**Selected extract:**
===============
While job hunting, I'm also working to brush up on/expand my knowledge in certain areas, working towards getting a certification and the like. I was thinking that I should try to put what I know in my own words, to see if I've understood the concepts well enough.
I suppose the best place to start is with binary.
Computing, for most people, is a bit like driving a car. That is, we all know how to put the key in the ignition, start a car, turn the steering wheel (to direct the car), press the accelerator and the brake, select forward or reverse, and so on and so forth... but most people don't necessarily understand what is going on behind the scenes. What happens when you press the brakes, or accelerator, or turn the wheel.
By the same token, we all know how to turn on a computer (or smartphone), how to surf the internet, how to point and click with a mouse or type with a keyboard... but we don't necessarily understand what the computer is doing behind the scenes to make the magic happen. How does it know what a particular mouse click means? Or how to interpret what we type in a keyboard? How does it know what to do when we type a URL in an internet browser?
The very, very basics come down to binary. Most computers use electricity, of course, so it's all tied to electrical signals. On or off. (You can actually create computers using other means, so long as you have some way of indicating 1 or 0... like punch cards, which can be punched or not punched. It's just that electrical signals can be fast, and we can create electrical circuits that do the calculations with a very small amount of space.)
The computer gets a series of 1s and 0s, and it knows how to interpret them based on computer architecture and the efforts of previous computer scientists to build a framework for interpreting a particular sequences of 1s and 0s. In some cases, that series of 1s and 0s might indicate a particular action to take (the machine language of that particular system), or a memory location where the data is stored, or the actual data stored at that location.
===============
**Supplied material:**
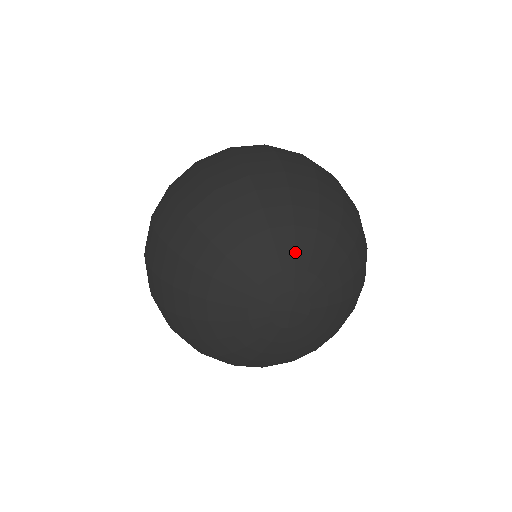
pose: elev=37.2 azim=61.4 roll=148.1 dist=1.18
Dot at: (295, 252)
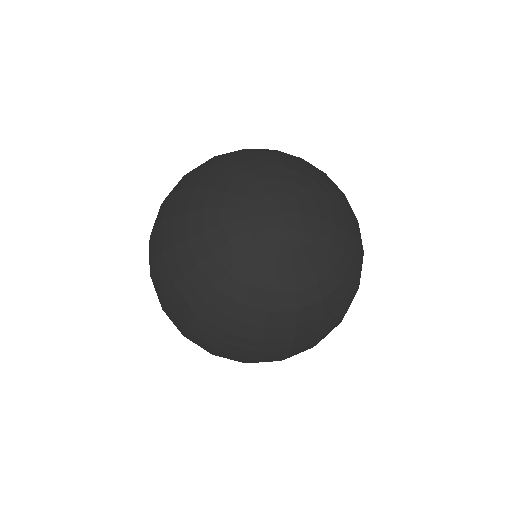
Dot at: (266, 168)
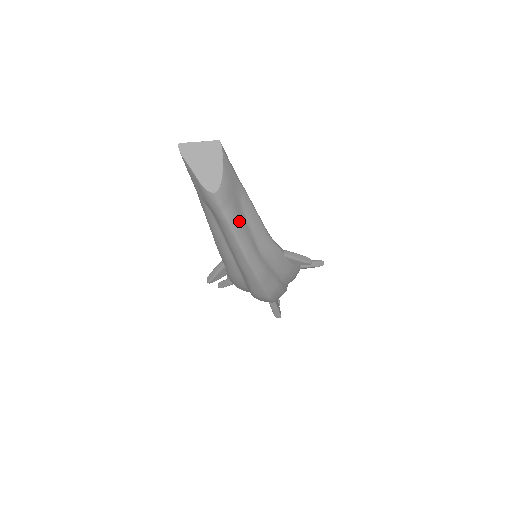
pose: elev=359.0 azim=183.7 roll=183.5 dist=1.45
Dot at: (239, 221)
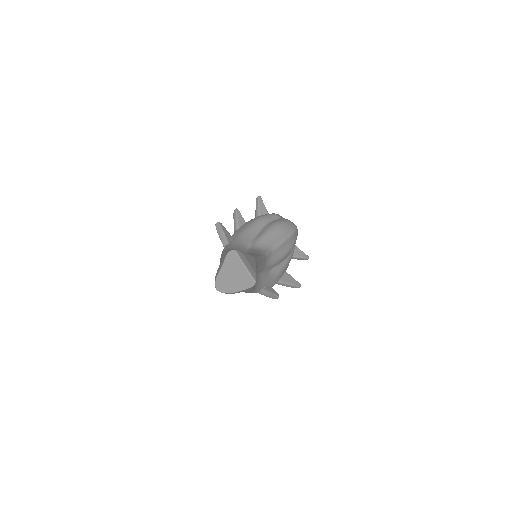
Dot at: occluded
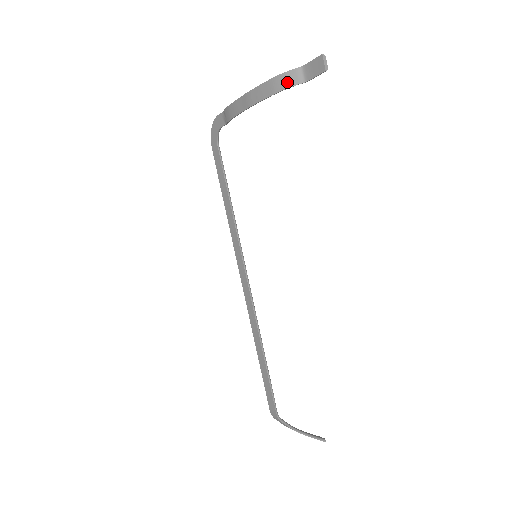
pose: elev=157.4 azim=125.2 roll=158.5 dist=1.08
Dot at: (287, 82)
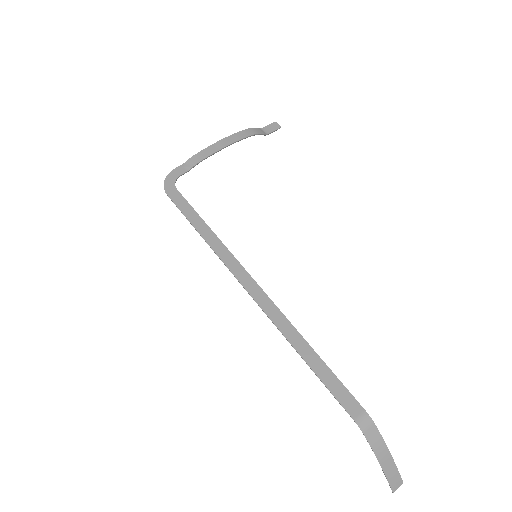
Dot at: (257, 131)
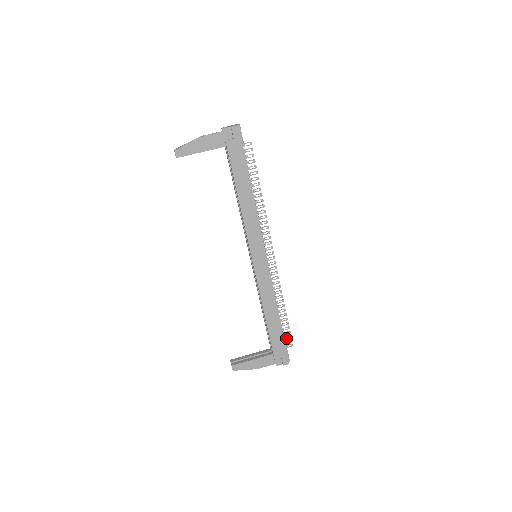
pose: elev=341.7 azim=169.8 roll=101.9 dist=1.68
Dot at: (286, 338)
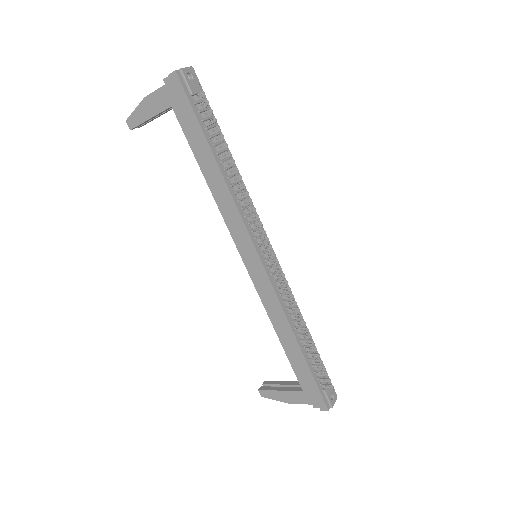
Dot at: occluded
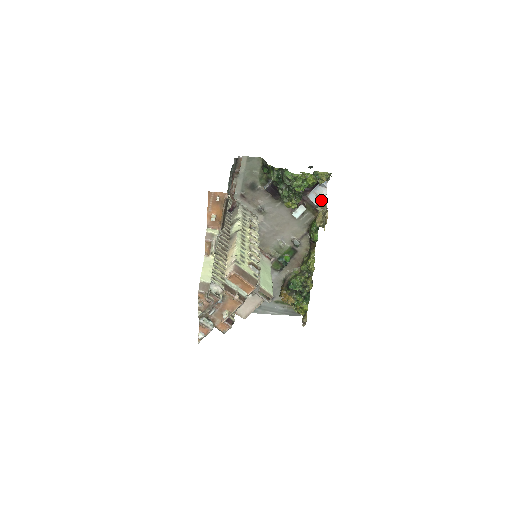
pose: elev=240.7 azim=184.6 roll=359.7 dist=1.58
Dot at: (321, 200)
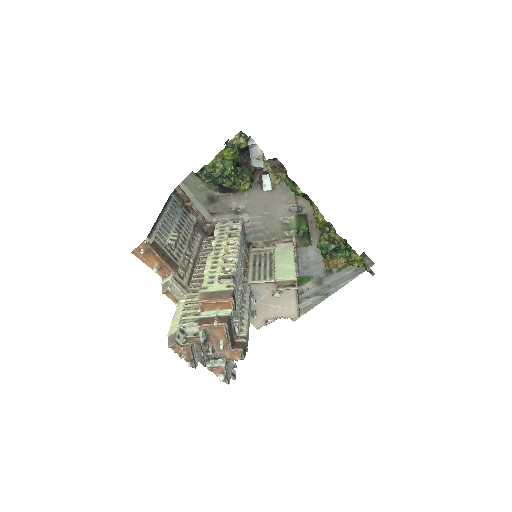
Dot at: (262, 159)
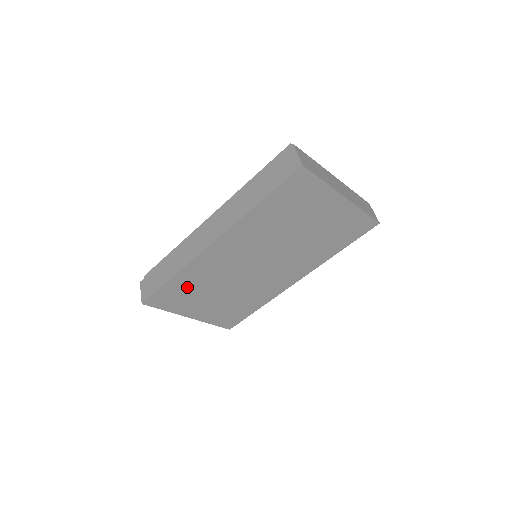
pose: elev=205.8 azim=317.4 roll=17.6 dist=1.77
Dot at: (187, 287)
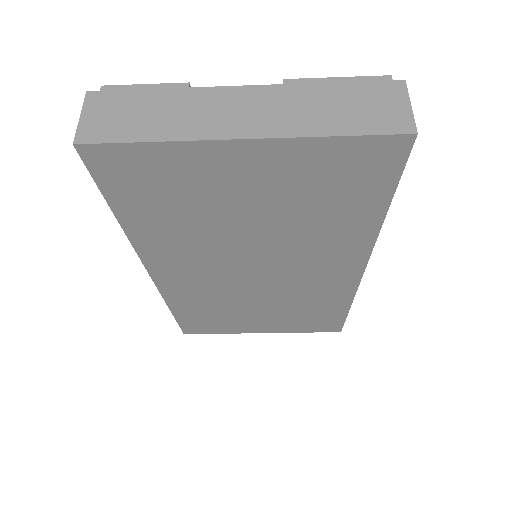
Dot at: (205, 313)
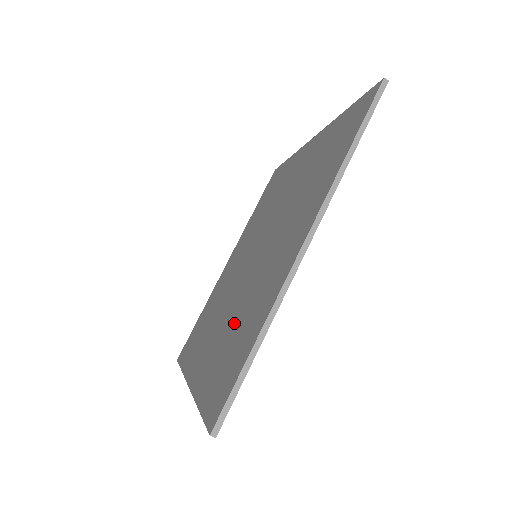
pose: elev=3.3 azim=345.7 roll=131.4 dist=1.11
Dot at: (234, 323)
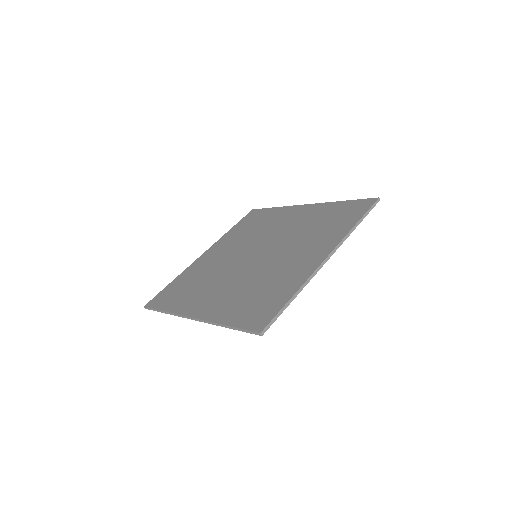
===============
**Problem to solve:** Continue the post on binary and computer basics from its final sentence, keeping its first-person, explanatory voice.

**Reply:**
Behind the scenes, your computer is processing all sorts of 1s and 0s to store numbers and act on numbers, and it can process thousands of instructions every second.
The words I type here can be coded in binary (ASCII says that certain strings of 1 and 0 refer to specific letters. So the word 'word' can be coded as 01110111 01101111 01110010 01100100.) Again, computers build upon all the work that came before, and things like ASCII were created so we had a consistent way of coding 1s and 0s to indicate letters. (There are other encoding formats, like UTF-8 and UTF-32. Since computers are used for languages that don't use the Roman alphabet, it's important to have codes for all the other possible symbols.)
The machine needs to know how to interpret any particular series of 1's and 0's, whether it indicates a letter, or Chinese character, or number, or instruction, or memory location.
We have problems understanding binary, of course, so we have ways of making this more human readable. (Hexadecimal, or a base-16, can seriously reduce how much space it takes to write binary. We're most familiar with decimal, of course, but using 'A' for 10, 'B' for 11, and so on until you get 'F' for 15 is convenient. It's basically because four binary numbers can be represented by one hexadecimal number. Since computers are often groups in sets of 8, or a byte, two hex characters can represent a byte. So 'word', in hex, is 776F7264. 77 is 'w', 6F is 'o', 72 is 'r', and 64 is 'd'. It's useful for a variety of reasons, and very basic machine instructions are often shown in hex instead of binary because it's easier for humans to understand... just remember that the computer still sees it as a string of 1s and 0s.)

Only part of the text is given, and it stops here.